Рассыпаясь в этих недоумениях и объяснениях, главный безнадежно некстати указывал пальцами на документы на своем столе. Когда Давыдов и Лёва, прихлебывая из чашек, послушно брали и вертели их, эти сугубо служебные бумаги, его глаза лезли на лоб, но он продолжал говорить и махать руками, а их глаза следили, куда он махал. А главный хотел бы удержать стопки бумаг от непрерывного расползания на столе, но всю дорогу накалывался на колючки своих кактусов. «Знаете, я правда с нею не знаком», – шепеляво посасывал он свой палец. Распахнутое окно шаталось на петлях, и на потолке весело прыгали зайчики.
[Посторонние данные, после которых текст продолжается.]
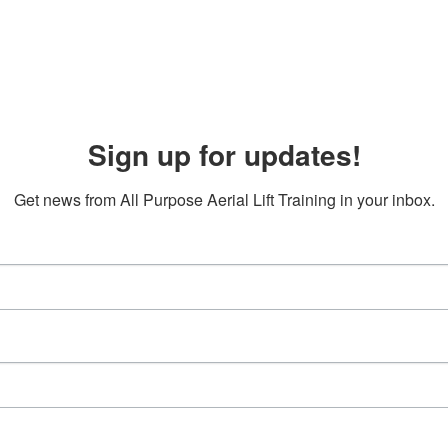
Sign up for updates!
Get news from All Purpose Aerial Lift Training in your inbox.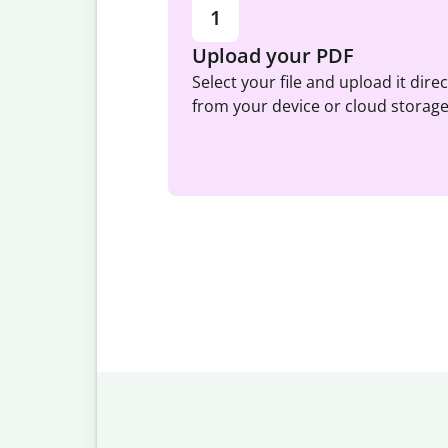
1
Upload your PDF
Select your file and upload it direc
from your device or cloud storage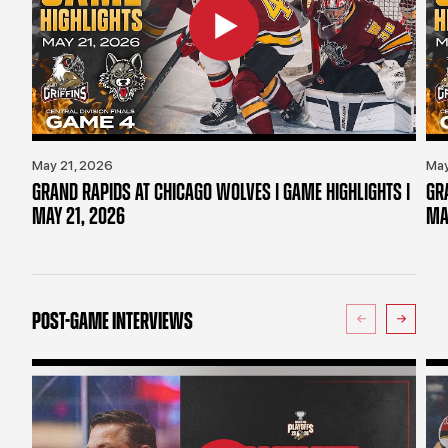
May 21, 2026
May
GRAND RAPIDS AT CHICAGO WOLVES | GAME HIGHLIGHTS |
GR
MAY 21, 2026
MA
POST-GAME INTERVIEWS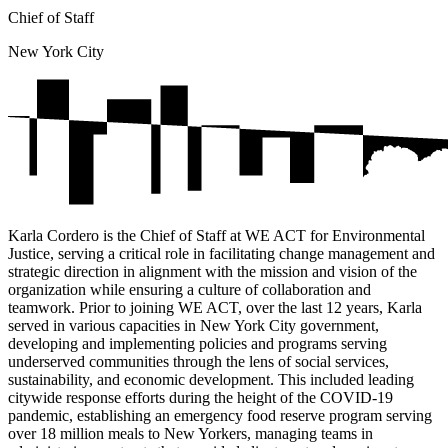
Chief of Staff
New York City
Karla Cordero is the Chief of Staff at WE ACT for Environmental
Justice, serving a critical role in facilitating change management and
strategic direction in alignment with the mission and vision of the
organization while ensuring a culture of collaboration and
teamwork. Prior to joining WE ACT, over the last 12 years, Karla
served in various capacities in New York City government,
developing and implementing policies and programs serving
underserved communities through the lens of social services,
sustainability, and economic development. This included leading
citywide response efforts during the height of the COVID-19
pandemic, establishing an emergency food reserve program serving
over 18 million meals to New Yorkers, managing teams in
Главному не очень-то нравилось, что все его непрерывно принимают просто на веру. Поэтому он практически каждое слово подкреплял фактическими документальными доказательствами. И заставлял читать. И правильно ли они поняли. И не хотят ли переспросить, если понятно не совсем. И сам переспрашивал, что именно им стало теперь понятно. Движением руки, какое делают в земном поклоне на сцене, главный в городе подтверждал каждое свое слово по слогам документально, то есть разом указывая на все бумажные кульки на полу. «Давайте-ка посмотрим, нет ли чего и по этому вопросу». Было и по этому вопросу, было.
– Может, вы еще не слышали. Да я вам сейчас покажу, – он мгновенно начал рыться на столе и как-то не совсем удачно смешал две кучки бумаг и так растерялся, что его начали умолять не беспокоиться, а он все твердил: «Я вам покажу». И точно: показал. И они внимательно посмотрели.
– И на все про все двенадцать месяцев, – показал он этим своим наколотым кактусами влажно-блестящим на солнце пальцем на все свои бумаги.
– Как двенадцать? – спросил Давыдов.
– Целый год? Это невозможно! – двенадцать месяцев разлуки с Милой не устраивали и Лёву.
– И я им говорю! – радостно подтвердил главный в городе, обрадованный таким искренним и сильным сочувствием, – Вы видите, вот всё и сошлось, – Оглядывал он заваленное кипами, кульками, мешками бумаг помещение своего склада.
Давыдов и Лёва протянули исписанный листок:
– Мы принесли описание нашей Милы.
– На что оно мне? Впрочем, давайте, а то внизу увидят, что вы не сдали бумаги, – и тут же запер записку в ящик стола и тихо постучал ключиком сверху по столу в том самом месте: мол, теперь все нормально.
Видя, что главный и сам по себе много горюет, гости собрались уходить. И единственная слеза любовника крупно капнула на ведомость, жирно размазав чернильные буквы фамилий, получающих зарплату. Главный на прощание эстрадно улыбнулся и шепотом о чем-то подмигнул. Чувство долга не позволяло ему оставить Давыдова и Лёву без утешения:
– Все думают, что во времена, когда люди ходили в звериных шкурах, горожане взяли да и вышли из леса. Нет. Не выходили. Они просто понастроили стен в лесу. Пошло это на пользу? – главный в городе с тихой улыбкой красиво поднял светлую ладонь в знак того, что он не ждет ответа, – Идет ли это на пользу теперь – вот какой вопрос я хотел бы поставить… Себе, себе, – тут же успокоил он.
Давыдов и Лёва тут действительно на мгновение почувствовали это, ну то самое вдохновение, когда торжественно стоишь в слушающей толпе, замеревшей на совершенный миг на городской площади, и восторг сжимает горло. После обмена двусмысленным взглядом в своем замешательстве они вдруг обнаружили, что стоят одни на улице. Вот и всё; они уже сомневались, было ли это на самом деле. Но даже это было памятным событием, точкой на голой прямой их неизбывного беспокойства. Они теперь верили, что не одни в этом мире. Пусть никому нет дела до их проблем, но у кого-то еще, хотя бы одного, есть они, другие, но такие же. Проблемы.
Прощание было кратким, и глаза у всех были неспокойны.
– Приходите еще. Спросите разрешения внизу на проходной и приходите ко мне.
И они действительно не заметили, как оказались уже внизу на жаркой улице.